_About this task:_ What follows is a set of records; repeat them exactly, without the pictures.
___
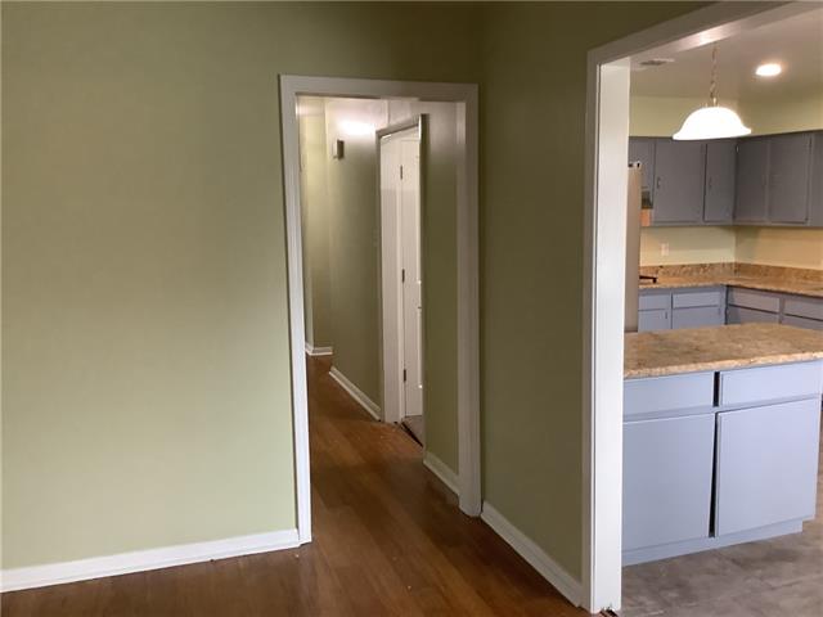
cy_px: 308
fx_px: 737
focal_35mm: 31
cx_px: 412
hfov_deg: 58.4
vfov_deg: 45.4
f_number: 2.4
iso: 250
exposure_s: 1/60
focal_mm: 3.3
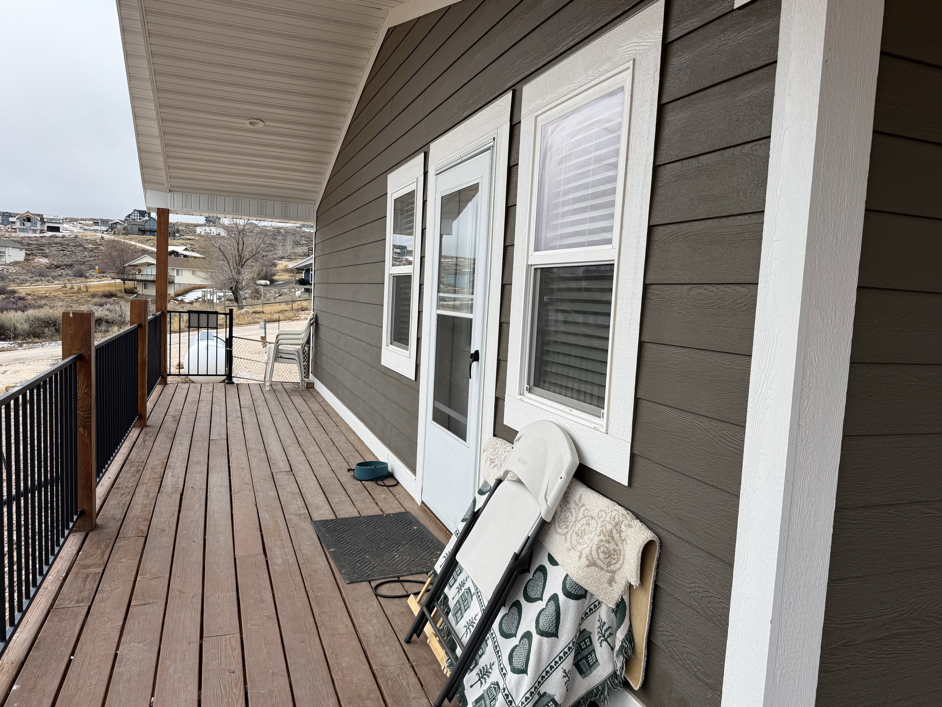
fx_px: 680
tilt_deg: -4.9
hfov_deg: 69.4
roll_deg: -3.4
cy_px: 355
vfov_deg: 54.9
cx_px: 484
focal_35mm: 25
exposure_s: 1/2232
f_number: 1.78
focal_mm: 6.76
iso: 80
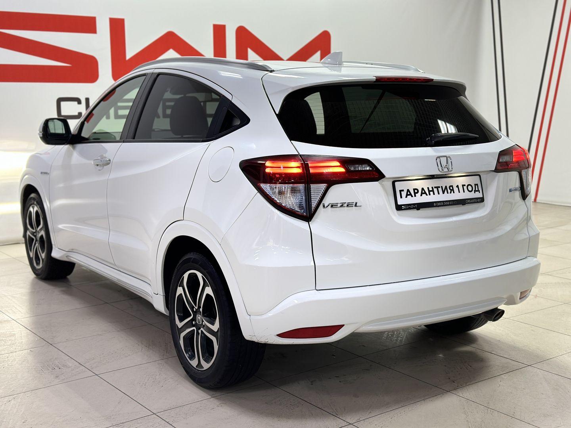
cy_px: 214
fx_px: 792
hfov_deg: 39.7
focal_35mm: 48
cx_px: 286
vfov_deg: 30.3
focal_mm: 6.86
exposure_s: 1/100
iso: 100
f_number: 1.78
___
_Solution to the exercise:_
cy_px: 308
fx_px: 737
focal_35mm: 31
cx_px: 412
hfov_deg: 58.4
vfov_deg: 45.4
f_number: 2.4
iso: 250
exposure_s: 1/60
focal_mm: 3.3
fx_px: 680
tilt_deg: -4.9
hfov_deg: 69.4
roll_deg: -3.4
cy_px: 355
vfov_deg: 54.9
cx_px: 484
focal_35mm: 25
exposure_s: 1/2232
f_number: 1.78
focal_mm: 6.76
iso: 80
cy_px: 214
fx_px: 792
hfov_deg: 39.7
focal_35mm: 48
cx_px: 286
vfov_deg: 30.3
focal_mm: 6.86
exposure_s: 1/100
iso: 100
f_number: 1.78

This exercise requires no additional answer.